Task directions: Print each line of the material again, keeping everything exact.

++++ Provided data

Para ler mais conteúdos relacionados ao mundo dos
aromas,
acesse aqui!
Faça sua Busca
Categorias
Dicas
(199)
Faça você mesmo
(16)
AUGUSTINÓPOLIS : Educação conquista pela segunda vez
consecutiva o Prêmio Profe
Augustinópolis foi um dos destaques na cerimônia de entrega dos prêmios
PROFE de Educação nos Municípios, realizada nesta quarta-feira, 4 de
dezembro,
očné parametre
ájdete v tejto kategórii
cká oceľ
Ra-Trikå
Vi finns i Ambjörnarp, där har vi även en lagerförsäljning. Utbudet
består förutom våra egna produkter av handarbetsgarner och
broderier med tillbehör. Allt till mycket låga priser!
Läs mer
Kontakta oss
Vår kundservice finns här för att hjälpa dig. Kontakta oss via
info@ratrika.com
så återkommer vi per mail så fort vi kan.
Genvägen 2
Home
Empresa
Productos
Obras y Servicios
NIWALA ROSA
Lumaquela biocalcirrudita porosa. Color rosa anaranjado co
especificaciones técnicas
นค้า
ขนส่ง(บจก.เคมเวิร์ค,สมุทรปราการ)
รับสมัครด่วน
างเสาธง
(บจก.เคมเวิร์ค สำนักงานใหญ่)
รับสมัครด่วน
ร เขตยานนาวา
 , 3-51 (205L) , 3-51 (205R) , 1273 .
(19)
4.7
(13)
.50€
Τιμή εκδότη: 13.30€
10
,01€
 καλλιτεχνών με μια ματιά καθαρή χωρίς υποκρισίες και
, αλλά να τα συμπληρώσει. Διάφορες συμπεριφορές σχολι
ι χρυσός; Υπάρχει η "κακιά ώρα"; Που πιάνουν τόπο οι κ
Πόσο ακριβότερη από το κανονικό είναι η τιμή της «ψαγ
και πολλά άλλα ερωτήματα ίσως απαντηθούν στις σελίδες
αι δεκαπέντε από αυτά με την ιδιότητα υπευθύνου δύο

++++++++

Problem solution:
Para ler mais conteúdos relacionados ao mundo dos
aromas,
acesse aqui!
Faça sua Busca
Categorias
Dicas
(199)
Faça você mesmo
(16)
AUGUSTINÓPOLIS : Educação conquista pela segunda vez
consecutiva o Prêmio Profe
Augustinópolis foi um dos destaques na cerimônia de entrega dos prêmios
PROFE de Educação nos Municípios, realizada nesta quarta-feira, 4 de
dezembro,
očné parametre
ájdete v tejto kategórii
cká oceľ
Ra-Trikå
Vi finns i Ambjörnarp, där har vi även en lagerförsäljning. Utbudet
består förutom våra egna produkter av handarbetsgarner och
broderier med tillbehör. Allt till mycket låga priser!
Läs mer
Kontakta oss
Vår kundservice finns här för att hjälpa dig. Kontakta oss via
info@ratrika.com
så återkommer vi per mail så fort vi kan.
Genvägen 2
Home
Empresa
Productos
Obras y Servicios
NIWALA ROSA
Lumaquela biocalcirrudita porosa. Color rosa anaranjado co
especificaciones técnicas
นค้า
ขนส่ง(บจก.เคมเวิร์ค,สมุทรปราการ)
รับสมัครด่วน
างเสาธง
(บจก.เคมเวิร์ค สำนักงานใหญ่)
รับสมัครด่วน
ร เขตยานนาวา
 , 3-51 (205L) , 3-51 (205R) , 1273 .
(19)
4.7
(13)
.50€
Τιμή εκδότη: 13.30€
10
,01€
 καλλιτεχνών με μια ματιά καθαρή χωρίς υποκρισίες και
, αλλά να τα συμπληρώσει. Διάφορες συμπεριφορές σχολι
ι χρυσός; Υπάρχει η "κακιά ώρα"; Που πιάνουν τόπο οι κ
Πόσο ακριβότερη από το κανονικό είναι η τιμή της «ψαγ
και πολλά άλλα ερωτήματα ίσως απαντηθούν στις σελίδες
αι δεκαπέντε από αυτά με την ιδιότητα υπευθύνου δύο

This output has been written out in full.